Radioactive hydrogel with NETs degradation capacity for the boosted tumor radio-immunotherapy.
Bingshu Zheng, Zimeng Xu, Ying Zhang, Hengyu Zhang, Chunfeng Sun, Xuan Yi, Hailin Zhou
Abstract
Open AccessRadioisotope therapy is a clinically effective cancer treatment. However, its therapeutic efficacy is limited by the short retention time of radioisotopes and multiple tumor radiation resistance mechanisms in tumor. Neutrophil extracellular traps (NETs), whose formation is enhanced under ionizing radiation exposure, can reduce tumor radiation response and interfere with the anti-tumor effects of immune cells.
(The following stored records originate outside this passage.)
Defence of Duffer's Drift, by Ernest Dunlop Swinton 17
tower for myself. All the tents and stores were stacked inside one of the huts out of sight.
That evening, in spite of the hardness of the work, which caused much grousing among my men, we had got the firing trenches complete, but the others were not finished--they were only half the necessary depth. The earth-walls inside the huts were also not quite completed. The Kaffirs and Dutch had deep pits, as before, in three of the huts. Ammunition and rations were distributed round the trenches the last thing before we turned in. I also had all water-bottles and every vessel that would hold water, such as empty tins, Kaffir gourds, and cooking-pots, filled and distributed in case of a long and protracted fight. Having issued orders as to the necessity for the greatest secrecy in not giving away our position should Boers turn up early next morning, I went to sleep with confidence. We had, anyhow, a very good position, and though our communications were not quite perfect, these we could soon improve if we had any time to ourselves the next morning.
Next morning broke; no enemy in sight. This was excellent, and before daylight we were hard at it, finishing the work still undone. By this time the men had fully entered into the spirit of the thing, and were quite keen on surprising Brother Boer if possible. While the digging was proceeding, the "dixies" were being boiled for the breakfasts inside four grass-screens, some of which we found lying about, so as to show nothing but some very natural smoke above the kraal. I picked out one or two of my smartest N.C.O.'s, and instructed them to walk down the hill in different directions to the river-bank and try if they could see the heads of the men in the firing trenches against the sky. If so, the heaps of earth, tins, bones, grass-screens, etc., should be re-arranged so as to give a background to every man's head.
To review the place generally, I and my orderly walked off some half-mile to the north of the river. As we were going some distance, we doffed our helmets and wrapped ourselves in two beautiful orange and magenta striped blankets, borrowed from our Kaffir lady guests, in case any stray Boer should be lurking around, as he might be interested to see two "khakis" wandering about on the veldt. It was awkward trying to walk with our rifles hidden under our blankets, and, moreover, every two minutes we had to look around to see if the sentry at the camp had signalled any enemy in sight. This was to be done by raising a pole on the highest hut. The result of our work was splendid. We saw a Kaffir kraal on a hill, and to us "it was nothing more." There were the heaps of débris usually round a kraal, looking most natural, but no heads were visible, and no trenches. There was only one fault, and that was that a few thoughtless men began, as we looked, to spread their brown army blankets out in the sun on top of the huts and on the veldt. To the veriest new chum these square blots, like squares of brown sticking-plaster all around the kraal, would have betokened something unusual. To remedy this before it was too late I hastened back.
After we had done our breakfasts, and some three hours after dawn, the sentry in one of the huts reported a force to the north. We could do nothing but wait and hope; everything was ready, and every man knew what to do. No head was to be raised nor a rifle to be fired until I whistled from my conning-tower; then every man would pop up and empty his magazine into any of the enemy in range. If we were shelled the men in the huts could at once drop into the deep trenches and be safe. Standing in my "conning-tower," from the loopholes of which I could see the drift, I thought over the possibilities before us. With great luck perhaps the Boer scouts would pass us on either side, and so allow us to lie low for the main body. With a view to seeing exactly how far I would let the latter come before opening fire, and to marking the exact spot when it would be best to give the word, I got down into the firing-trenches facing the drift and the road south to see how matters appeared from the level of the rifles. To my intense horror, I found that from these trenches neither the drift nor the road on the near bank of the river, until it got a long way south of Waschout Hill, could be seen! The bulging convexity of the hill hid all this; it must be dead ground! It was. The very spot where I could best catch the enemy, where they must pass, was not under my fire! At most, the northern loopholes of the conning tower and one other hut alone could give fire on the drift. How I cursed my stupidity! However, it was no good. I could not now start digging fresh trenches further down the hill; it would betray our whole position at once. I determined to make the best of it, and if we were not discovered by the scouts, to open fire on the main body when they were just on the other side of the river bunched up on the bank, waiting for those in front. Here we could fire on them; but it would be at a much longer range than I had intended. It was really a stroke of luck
Herein, we labeled carboxymethyl chitosan methacryloyl (CMCSMA) with iodine-131 (131I) and then mixed it with deoxyribonuclease I (DNase I) to prepare a photocurable hydrogel (131I-CMCSMA/DNase I gel) for the treatment of colorectal tumor. Upon intratumoral injection, the 131I-CMCSMA/DNase I hydrogel rapidly solidified in situ after UV irradiation, resulting in prolonged retention of 131I and sustained release of DNase I within the tumor. The retained 131I significantly inhibited the growth of the local tumor while increasing NETs formation. Meanwhile, DNase I degraded the NETs, thus amplifying the 131I-induced immunogenic cell death and anti-tumor immune response. In this way, the 131I-CMCSMA/DNase I gel effectively inhibited both primary and distant tumor growth. Therefore, this approach realizes efficient radio-immunotherapy of tumors by attaching the therapeutic radioisotope to hydrogel scaffolds and combining radiotherapy with a NETs-degrading enzyme, providing a novel strategy to enhance radioisotopes-stimulated immunotherapy.